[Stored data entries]
:::::
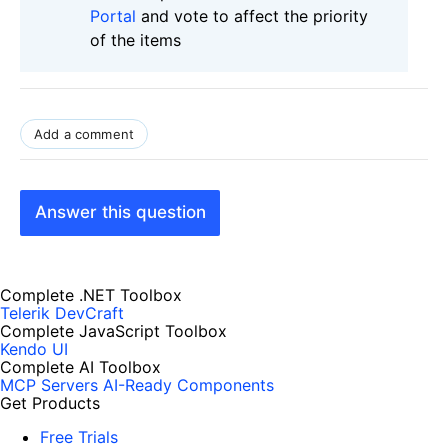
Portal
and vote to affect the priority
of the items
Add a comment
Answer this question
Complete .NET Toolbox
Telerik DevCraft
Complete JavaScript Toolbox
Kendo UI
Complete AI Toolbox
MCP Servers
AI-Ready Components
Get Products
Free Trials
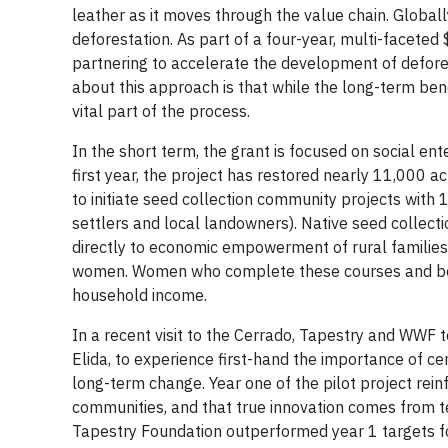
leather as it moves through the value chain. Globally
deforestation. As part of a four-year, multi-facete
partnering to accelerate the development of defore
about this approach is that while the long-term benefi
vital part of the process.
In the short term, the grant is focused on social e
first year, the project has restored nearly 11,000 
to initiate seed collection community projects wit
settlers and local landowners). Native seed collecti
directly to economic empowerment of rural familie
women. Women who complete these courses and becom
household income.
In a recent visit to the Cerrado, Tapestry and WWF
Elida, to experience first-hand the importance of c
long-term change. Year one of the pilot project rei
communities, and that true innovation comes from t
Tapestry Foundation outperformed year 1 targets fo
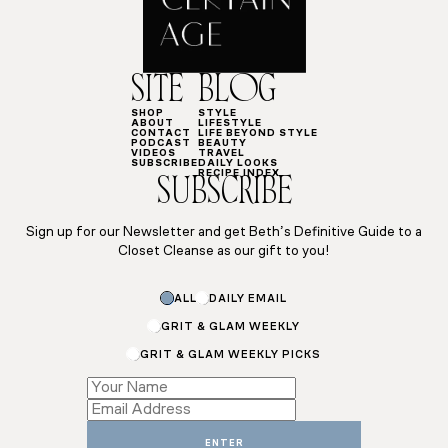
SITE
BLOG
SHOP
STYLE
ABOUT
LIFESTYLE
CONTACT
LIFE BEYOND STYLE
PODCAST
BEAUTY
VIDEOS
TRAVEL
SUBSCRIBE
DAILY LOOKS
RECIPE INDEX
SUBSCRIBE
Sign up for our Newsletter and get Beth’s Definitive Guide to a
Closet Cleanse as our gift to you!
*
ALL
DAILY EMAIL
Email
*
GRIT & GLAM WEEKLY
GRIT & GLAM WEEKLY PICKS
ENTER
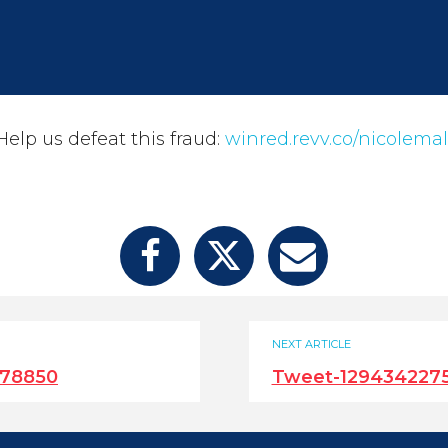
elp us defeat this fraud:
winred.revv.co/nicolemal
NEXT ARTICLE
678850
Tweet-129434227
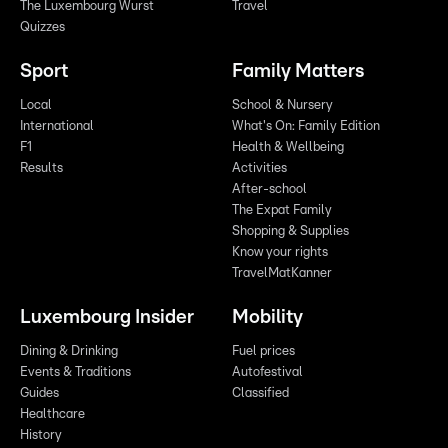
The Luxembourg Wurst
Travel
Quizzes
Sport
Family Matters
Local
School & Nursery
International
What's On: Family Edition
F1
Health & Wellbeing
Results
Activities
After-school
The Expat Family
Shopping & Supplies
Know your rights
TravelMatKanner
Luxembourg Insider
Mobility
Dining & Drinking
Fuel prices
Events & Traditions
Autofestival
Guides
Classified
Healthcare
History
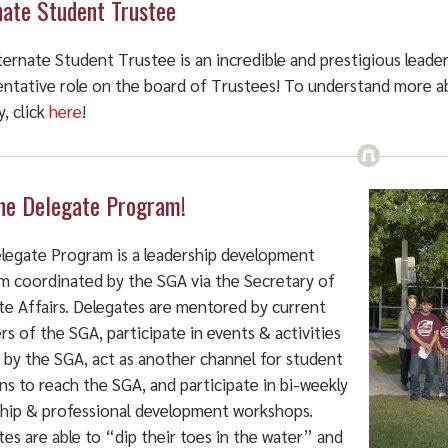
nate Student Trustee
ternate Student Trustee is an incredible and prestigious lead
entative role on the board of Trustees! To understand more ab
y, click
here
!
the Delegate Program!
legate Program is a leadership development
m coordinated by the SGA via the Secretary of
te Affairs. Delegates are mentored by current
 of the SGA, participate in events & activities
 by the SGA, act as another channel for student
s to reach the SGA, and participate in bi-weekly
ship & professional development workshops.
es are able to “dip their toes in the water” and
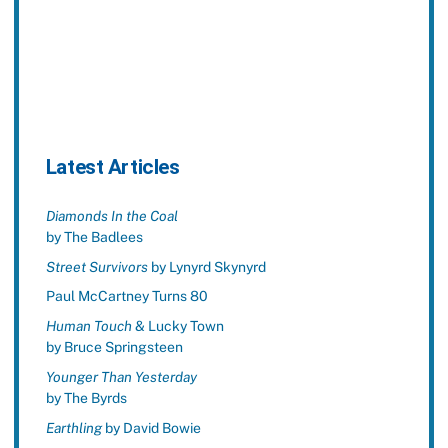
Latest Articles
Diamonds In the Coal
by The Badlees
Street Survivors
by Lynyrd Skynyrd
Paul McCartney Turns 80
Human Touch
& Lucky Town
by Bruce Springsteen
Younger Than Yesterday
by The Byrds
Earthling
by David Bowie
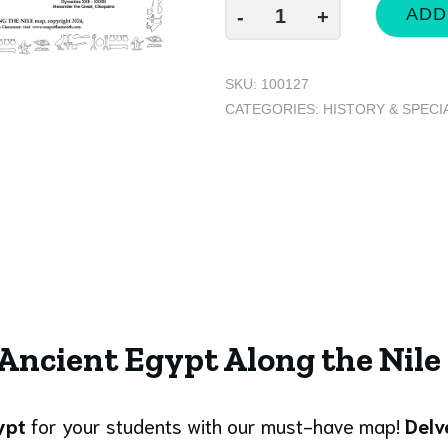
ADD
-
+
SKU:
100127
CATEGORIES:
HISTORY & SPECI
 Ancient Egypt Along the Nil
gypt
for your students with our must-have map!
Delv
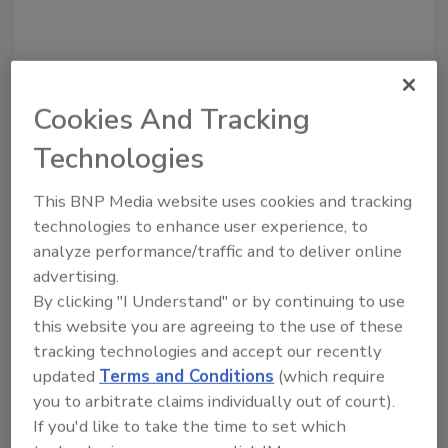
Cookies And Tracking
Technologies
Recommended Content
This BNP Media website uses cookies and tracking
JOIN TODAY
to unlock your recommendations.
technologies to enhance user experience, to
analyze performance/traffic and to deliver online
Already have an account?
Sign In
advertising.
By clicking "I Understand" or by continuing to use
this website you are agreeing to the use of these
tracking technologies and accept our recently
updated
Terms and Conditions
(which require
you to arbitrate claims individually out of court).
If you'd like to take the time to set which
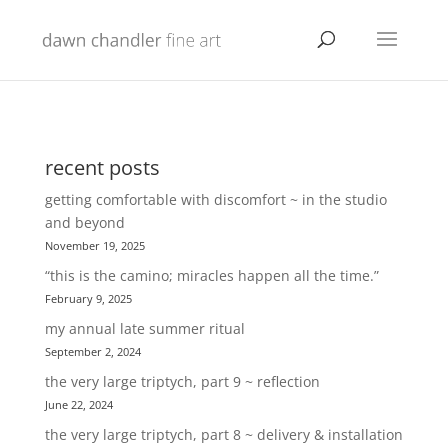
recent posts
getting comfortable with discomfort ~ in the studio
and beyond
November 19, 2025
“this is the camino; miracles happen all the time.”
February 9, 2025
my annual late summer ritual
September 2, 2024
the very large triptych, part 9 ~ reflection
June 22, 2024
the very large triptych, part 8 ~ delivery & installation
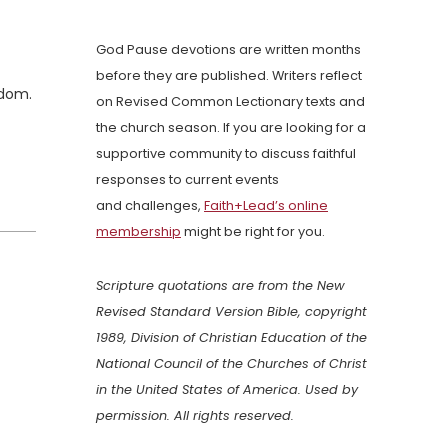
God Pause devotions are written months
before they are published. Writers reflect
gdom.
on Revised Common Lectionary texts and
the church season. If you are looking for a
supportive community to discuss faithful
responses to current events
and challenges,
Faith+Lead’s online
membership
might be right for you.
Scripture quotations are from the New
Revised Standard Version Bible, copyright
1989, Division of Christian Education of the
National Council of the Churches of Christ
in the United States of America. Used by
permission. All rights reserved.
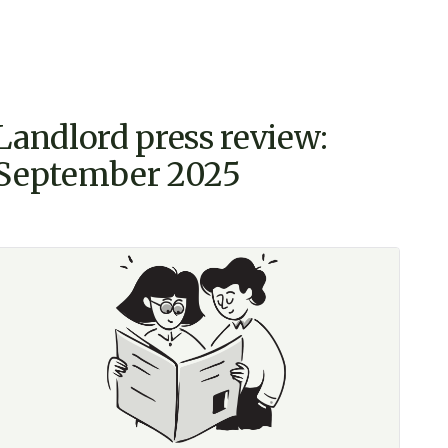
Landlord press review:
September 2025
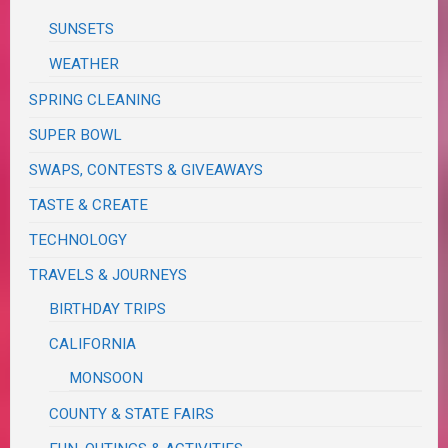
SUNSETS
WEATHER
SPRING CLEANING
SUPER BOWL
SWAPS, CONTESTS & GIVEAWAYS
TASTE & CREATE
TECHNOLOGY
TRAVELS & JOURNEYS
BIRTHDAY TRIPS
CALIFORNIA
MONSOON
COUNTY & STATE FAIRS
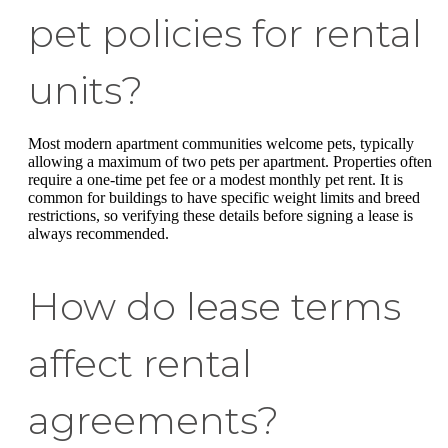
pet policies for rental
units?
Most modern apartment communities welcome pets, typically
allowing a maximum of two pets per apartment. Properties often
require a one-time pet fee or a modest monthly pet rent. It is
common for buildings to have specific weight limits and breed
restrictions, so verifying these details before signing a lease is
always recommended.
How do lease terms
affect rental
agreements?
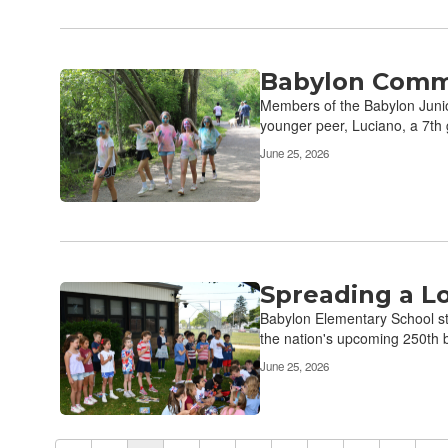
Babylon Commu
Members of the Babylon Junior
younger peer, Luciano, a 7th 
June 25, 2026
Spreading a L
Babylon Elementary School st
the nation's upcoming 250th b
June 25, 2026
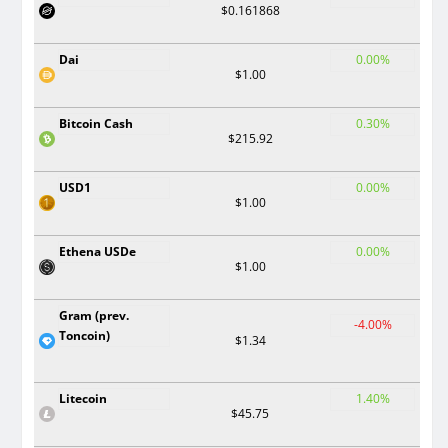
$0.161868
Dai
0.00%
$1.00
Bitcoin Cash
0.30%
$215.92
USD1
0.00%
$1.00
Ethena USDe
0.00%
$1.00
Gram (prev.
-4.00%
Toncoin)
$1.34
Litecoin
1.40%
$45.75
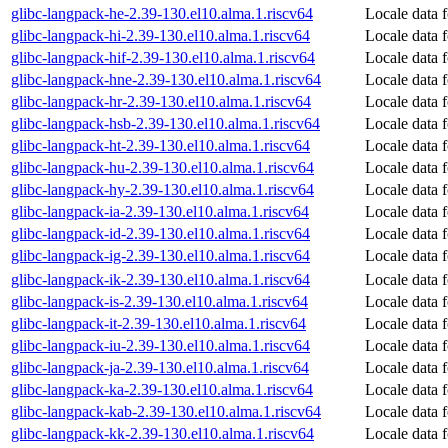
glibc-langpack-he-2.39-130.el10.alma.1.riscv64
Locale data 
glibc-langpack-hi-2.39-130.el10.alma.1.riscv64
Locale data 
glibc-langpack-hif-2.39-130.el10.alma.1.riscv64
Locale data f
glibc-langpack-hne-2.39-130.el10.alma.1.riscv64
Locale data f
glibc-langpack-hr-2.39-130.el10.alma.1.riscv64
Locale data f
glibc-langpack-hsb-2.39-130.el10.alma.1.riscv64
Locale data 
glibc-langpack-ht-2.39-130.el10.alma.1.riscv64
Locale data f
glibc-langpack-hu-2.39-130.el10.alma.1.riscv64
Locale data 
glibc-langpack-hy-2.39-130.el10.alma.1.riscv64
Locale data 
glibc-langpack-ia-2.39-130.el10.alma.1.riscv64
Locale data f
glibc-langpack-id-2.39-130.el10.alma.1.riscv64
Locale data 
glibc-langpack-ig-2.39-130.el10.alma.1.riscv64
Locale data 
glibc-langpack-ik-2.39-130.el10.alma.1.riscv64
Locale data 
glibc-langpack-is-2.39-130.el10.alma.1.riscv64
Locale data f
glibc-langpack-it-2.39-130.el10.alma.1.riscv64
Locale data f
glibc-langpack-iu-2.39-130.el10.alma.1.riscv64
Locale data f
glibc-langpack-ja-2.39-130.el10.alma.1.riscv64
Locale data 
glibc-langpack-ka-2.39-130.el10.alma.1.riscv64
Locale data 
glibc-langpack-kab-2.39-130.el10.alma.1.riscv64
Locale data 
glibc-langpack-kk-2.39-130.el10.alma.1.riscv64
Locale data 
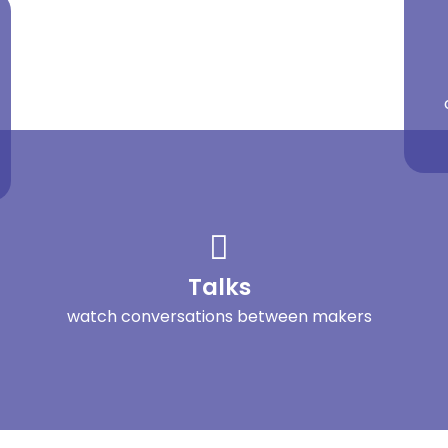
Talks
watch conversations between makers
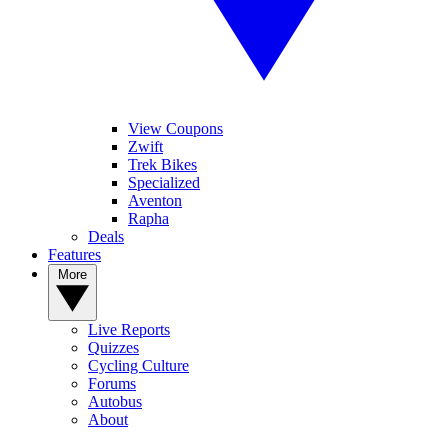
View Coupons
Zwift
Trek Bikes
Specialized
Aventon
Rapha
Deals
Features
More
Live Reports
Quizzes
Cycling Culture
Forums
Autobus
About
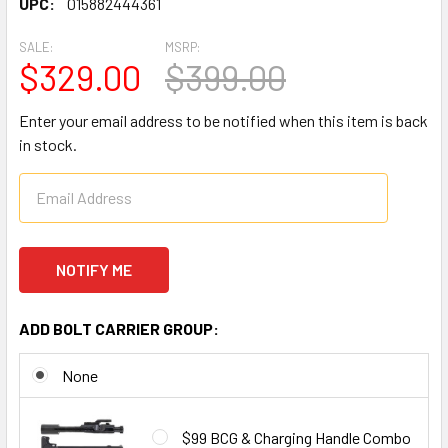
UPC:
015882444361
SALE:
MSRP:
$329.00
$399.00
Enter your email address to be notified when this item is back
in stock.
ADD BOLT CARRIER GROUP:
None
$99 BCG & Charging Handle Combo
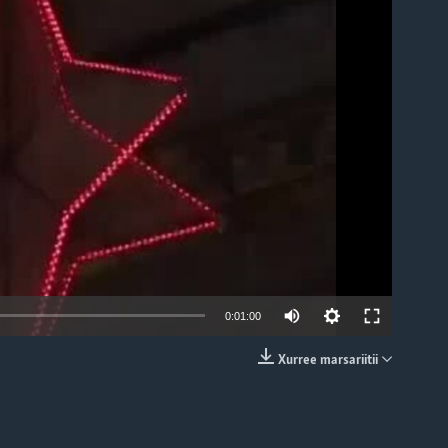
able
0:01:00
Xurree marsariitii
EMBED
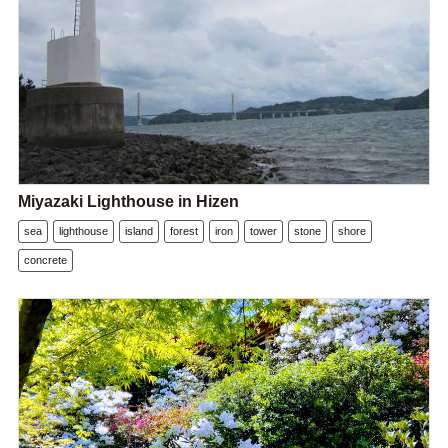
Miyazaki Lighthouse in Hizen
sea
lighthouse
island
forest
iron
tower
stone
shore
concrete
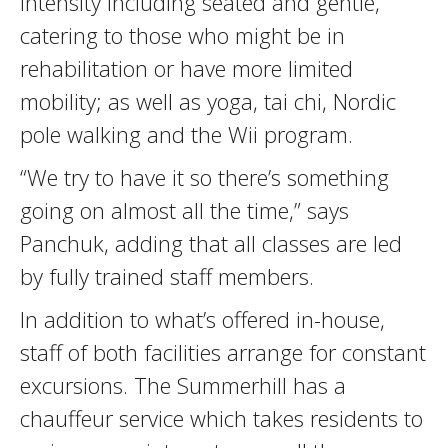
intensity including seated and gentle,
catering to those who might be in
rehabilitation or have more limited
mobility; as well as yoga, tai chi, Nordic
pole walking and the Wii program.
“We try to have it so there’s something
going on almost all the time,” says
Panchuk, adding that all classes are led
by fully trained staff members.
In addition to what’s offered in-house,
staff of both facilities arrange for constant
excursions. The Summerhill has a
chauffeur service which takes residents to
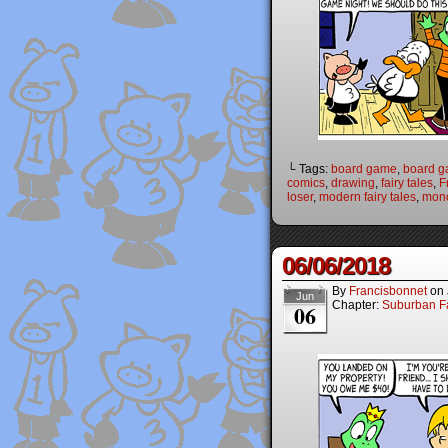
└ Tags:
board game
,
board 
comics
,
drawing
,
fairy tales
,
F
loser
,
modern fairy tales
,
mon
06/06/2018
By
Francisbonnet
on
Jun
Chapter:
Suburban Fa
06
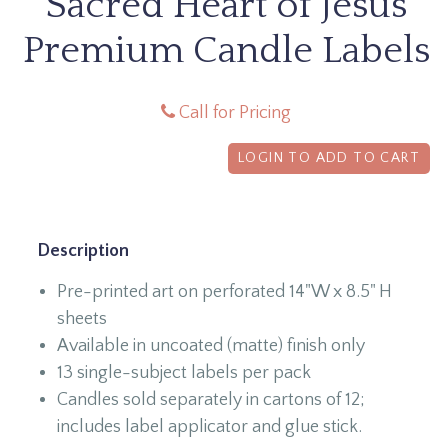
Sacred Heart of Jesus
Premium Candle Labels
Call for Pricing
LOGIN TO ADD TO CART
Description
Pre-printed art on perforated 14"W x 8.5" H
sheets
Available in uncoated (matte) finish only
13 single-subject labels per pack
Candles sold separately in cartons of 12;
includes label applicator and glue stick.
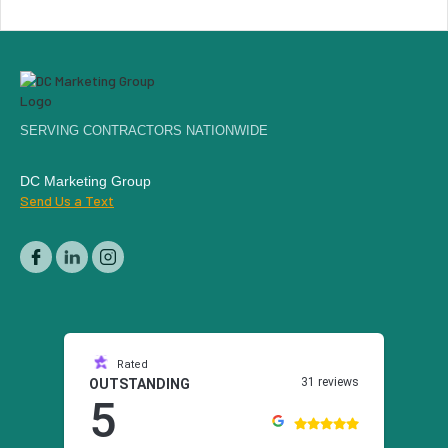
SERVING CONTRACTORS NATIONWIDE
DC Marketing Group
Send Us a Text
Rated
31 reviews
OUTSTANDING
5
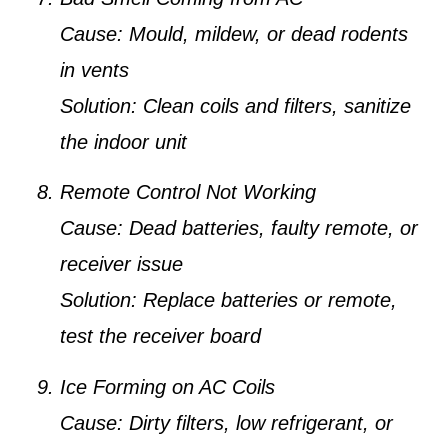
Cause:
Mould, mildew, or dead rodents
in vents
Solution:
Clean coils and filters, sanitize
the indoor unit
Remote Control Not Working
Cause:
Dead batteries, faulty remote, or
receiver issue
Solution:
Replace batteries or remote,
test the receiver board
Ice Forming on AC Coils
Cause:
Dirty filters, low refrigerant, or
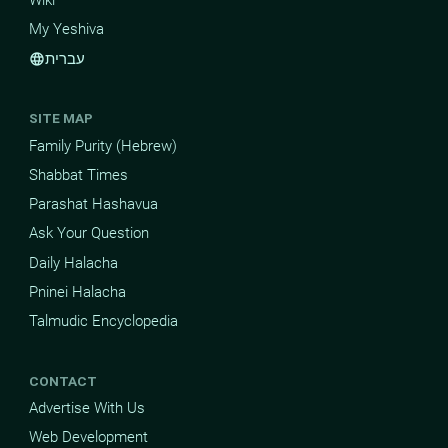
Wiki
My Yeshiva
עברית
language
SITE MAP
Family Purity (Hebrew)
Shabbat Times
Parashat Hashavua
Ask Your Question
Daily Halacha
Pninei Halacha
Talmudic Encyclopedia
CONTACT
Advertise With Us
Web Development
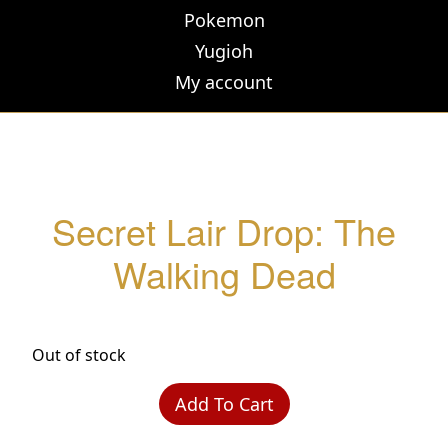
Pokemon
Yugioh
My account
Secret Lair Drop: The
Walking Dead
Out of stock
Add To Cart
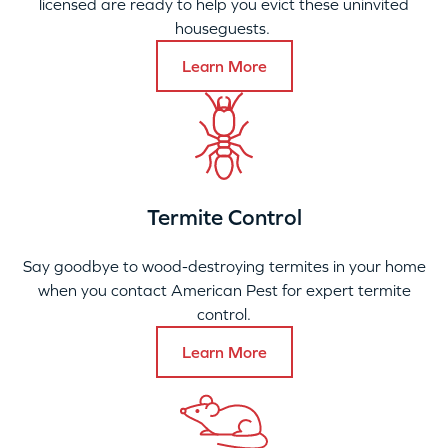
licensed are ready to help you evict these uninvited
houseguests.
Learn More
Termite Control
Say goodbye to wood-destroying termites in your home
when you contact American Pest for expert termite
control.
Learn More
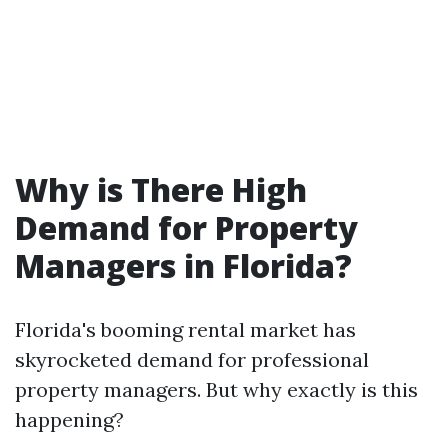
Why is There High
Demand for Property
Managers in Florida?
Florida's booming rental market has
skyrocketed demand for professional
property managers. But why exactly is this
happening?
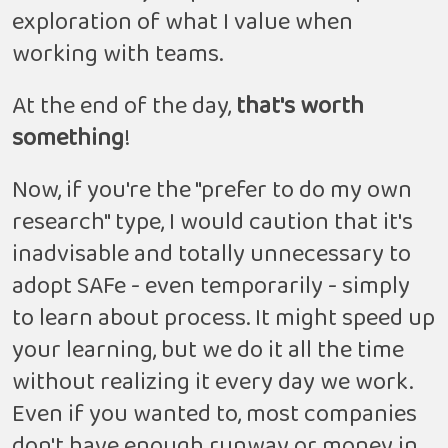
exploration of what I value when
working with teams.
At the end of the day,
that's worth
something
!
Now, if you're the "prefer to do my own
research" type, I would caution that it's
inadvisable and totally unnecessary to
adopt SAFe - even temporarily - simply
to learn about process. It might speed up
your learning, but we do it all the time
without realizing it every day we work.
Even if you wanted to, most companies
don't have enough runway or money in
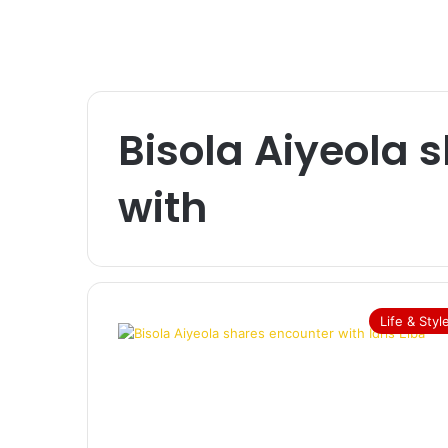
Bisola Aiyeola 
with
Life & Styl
:::::
## How to complete this task
List every line in the items above that contains the string "apartment". Matching is case-sensitive.

## Exercise result
Most modern apartment communities welcome pets, typically
allowing a maximum of two pets per apartment. Properties often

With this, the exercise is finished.